We had never heard of another college in Lawrence – Haskell Indian Nations University. It is a four year college that serves 1000 students per semester representing 140 tribal nations. It was founded in 1884 by the U.S. government as one of 5 Indian Boarding School designed to obliterate their Indian culture. The United States Indian Industrial Training School was year-round; children were not allowed to speak their native languages or sing native songs. When children arrived at the Training School their native clothing was taken away and traded for ‘English clothes’ and their braids were cut off. There are accounts of physical and emotional abuse on the children, especially in the earlier years of operation.

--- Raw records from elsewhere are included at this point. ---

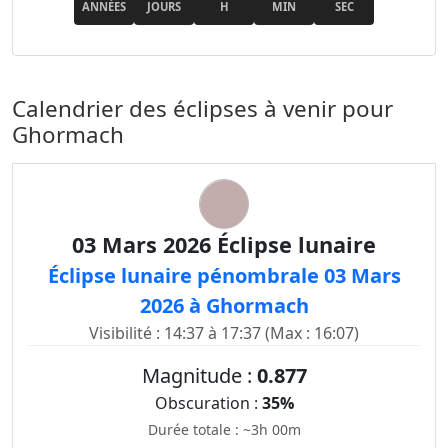
ANNÉES
JOURS
H
MIN
SEC
Calendrier des éclipses à venir pour
Ghormach
03 Mars 2026 Éclipse lunaire
Éclipse lunaire pénombrale 03 Mars
2026 à Ghormach
Visibilité : 14:37 à 17:37 (Max : 16:07)
Magnitude :
0.877
Obscuration :
35%
Durée totale : ~3h 00m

Haskell Indian Nations Cultural Center

According to the Haskell Indian Nations University Cultural Center website: “The museum celebrates the strength and resiliency of the students and their contribution to what today has grown to become Haskell Indian Nations University. Punctuating the re-emergence of Indigenous expression, Haskell strives to incorporate the elements of Tribal pride and self-determination into its academics and University spirit. Absorbed into the past was an institution founded to kill the Indian and save the child; instead Haskell has victoriously emerged as an opportunity for students to become the change they want to see in Indian Country. Fundamentally through the continued efforts of Haskell students and Alumni the legacy of Haskell continues to live and thrive.”

A display at the Lawrence
Carnegie Library Building

The last interesting thing we learned about Lawrence is that the poet Langston Hughes grew up there. It is sad that a town created by abolitionists had Jim Cow segregation 60 years later.